A meu ver, este modelo do dirigente voluntário caducou. Até os anos 70, quando este dirigente lidava apenas com sócios e torcedores, funcionou bem e criou grandes marcas como Flamengo e outros grandes clubes do esporte brasileiro. A partir dos anos 80, com a entrada em cena da TV e dos anunciantes, os clubes já deveriam ter buscado um novo modelo, mais adequado ao profissionalismo que a indústria do entretenimento exigia. Nos anos 90, surgiram os agentes de jogadores licenciados pela FIFA e os investidores como ISL (Flamengo e Grêmio), Nations Bank (Vasco) Banco Excel (Botafogo), Octagon (Atético-MG), Hicks Muse (Corinthians), etc, que investiram rios de dinheiro numa estrutura amadora. Não poderia dar certo, foram embora. Agora, estes agentes associados a investidores, são "donos" dos clubes, detendo a maior parte dos direitos econômicos dos atletas.
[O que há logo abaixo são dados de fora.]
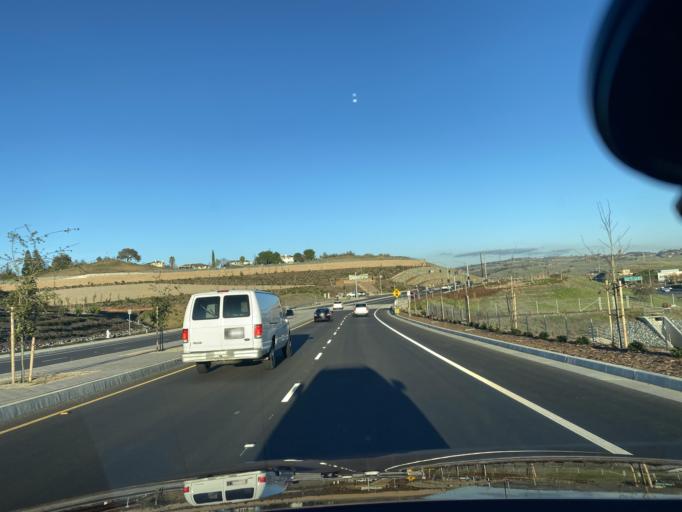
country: US
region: California
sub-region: El Dorado County
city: El Dorado Hills
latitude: 38.6499
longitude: -121.0821
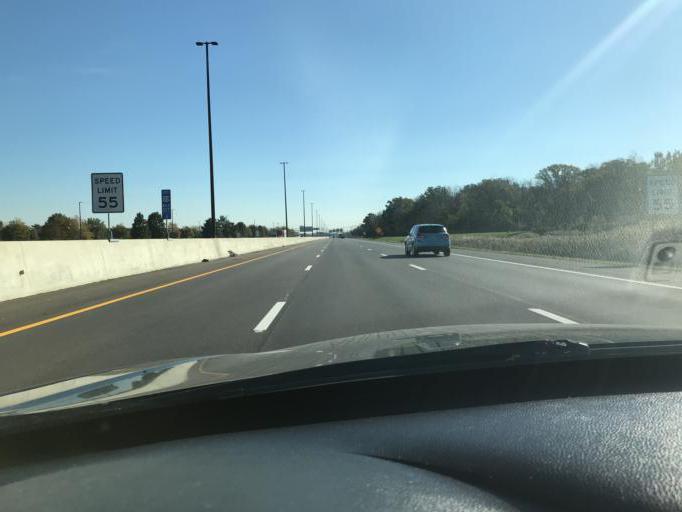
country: US
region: Ohio
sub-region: Franklin County
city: Dublin
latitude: 40.0989
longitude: -83.1579
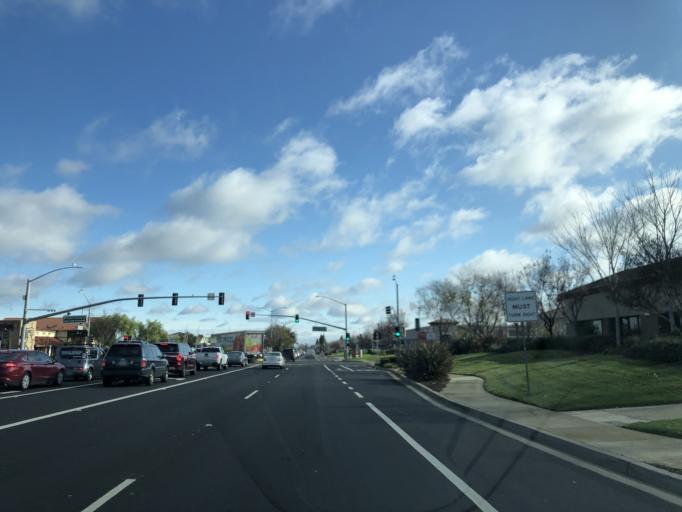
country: US
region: California
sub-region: Contra Costa County
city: Brentwood
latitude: 37.9434
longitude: -121.7387
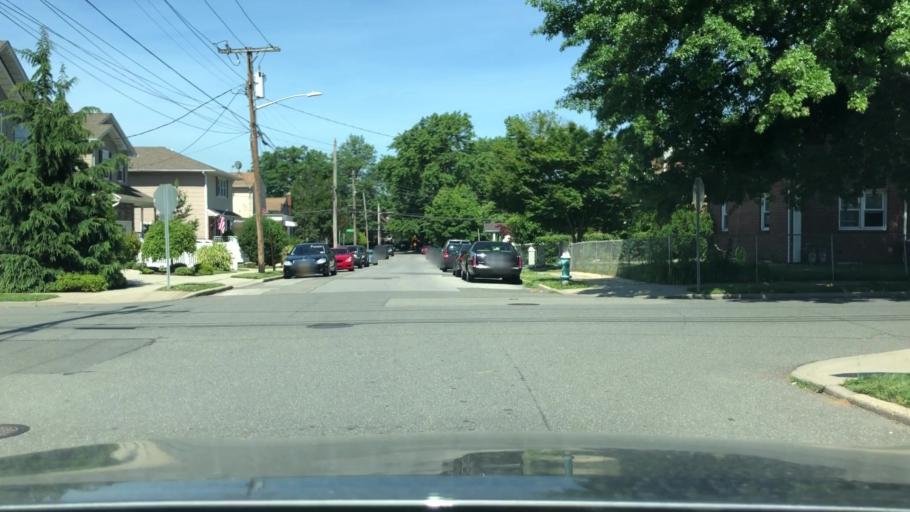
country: US
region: New York
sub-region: Nassau County
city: South Floral Park
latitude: 40.7016
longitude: -73.6969
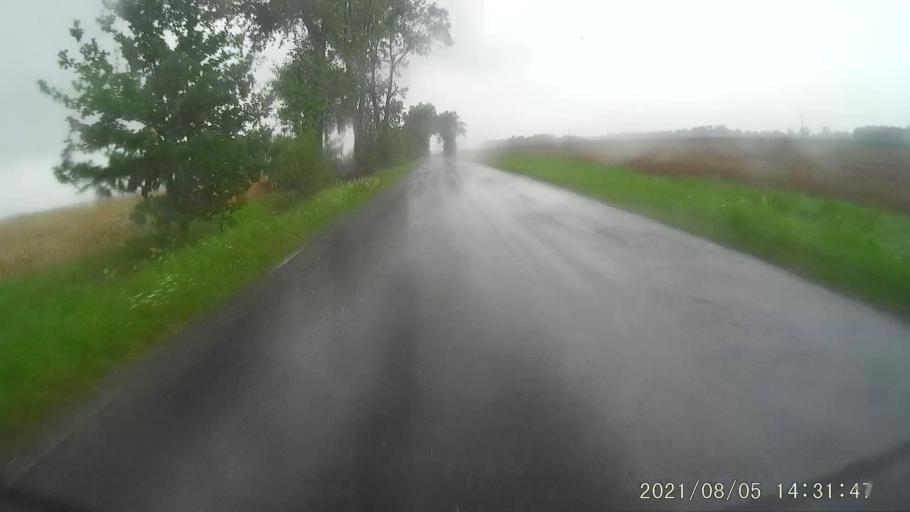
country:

Esta relação que poderia ser positiva, se os clubes fossem pró ativos, desenvolvendo seus próprios planos de negócios, tem sido desbalanceada e os clubes estão cada mais endividados. E este desequilíbrio não é só com estes "players". É também com a TV e anunciantes que negociam com dirigentes voluntários, despreparados, porque se dedicam a outras atividades e chegam nos clubes no final da tarde, porque não são remunerados.

No próximo post - Presidente por um dia.
JHAreias - 4/7/2009

O Flamengo é essa bagunça

O Flamengo é essa bagunça que é hoje por causa disso. Não acredito que com essa diretoria amadora o flamengo vai ser considerado exemplo de alguma coisa. Pode até ganhar um titulo ou outre,mas não dá pra ser uma referencia.
Acho que o Areias pudia ser de novo do clube ou então se candidatar a presidente para mudar a cabeça dessas pessoas. Mesmo não sendo flamenguista, ia ser bom, por que assim influenciaria os demais clubes. Ou então o meu fluminense podria contranta-lo logo

modelo ultrapassado

No atual (e ultrapassado) modelo de gestão dos nossos clubes, a política sempre se sobrepõe ao esporte, o que impossibilita o crescimento das entidades e consequentemente dos próprios atletas brasileiros. Quando os dirigentes perceberem que nossas marcas são fortes e bastante rentáveis, acredito que teremos equipes de qualidade e espetáculos de primeira linha em nosso país. Em entrevista que será publicada amanhã o ex-técnico da seleção brasileira, Carlos Alberto Parreira, concederá uma entrevista ao jornal O Globo, onde dirá que um dos problemas de nossos clubes é justamente a falta gestão profissional, indo exatamente de encontro oq vem sendo levantado neste espaço há muito tempo. Mercado consumidor e produto não faltam no Brasil, portanto resta apenas organizar e abandonar estes jogos políticos que só visam interesses pessoais.